* **Aim of the task**: Leave every image out, and print the remaining lines below exactly.
── Exercise materials
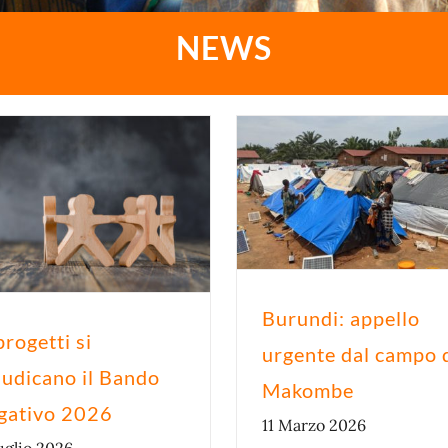
NEWS
Burundi: appello
rogetti si
urgente dal campo 
iudicano il Bando
Makombe
gativo 2026
11 Marzo 2026
uglio 2026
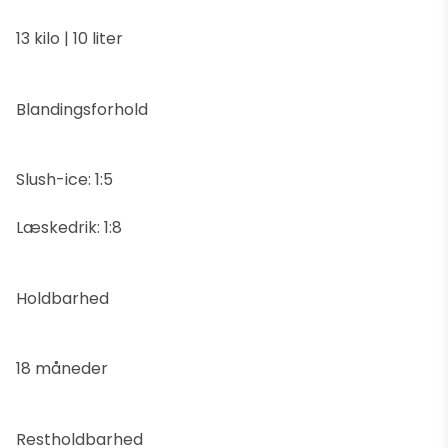
13 kilo | 10 liter
Blandingsforhold
Slush-ice: 1:5
Læskedrik: 1:8
Holdbarhed
18 måneder
Restholdbarhed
────
* **Solution to this task**:
NEWS
Burundi: appello
rogetti si
urgente dal campo 
iudicano il Bando
Makombe
gativo 2026
11 Marzo 2026
uglio 2026
13 kilo | 10 liter
Blandingsforhold
Slush-ice: 1:5
Læskedrik: 1:8
Holdbarhed
18 måneder
Restholdbarhed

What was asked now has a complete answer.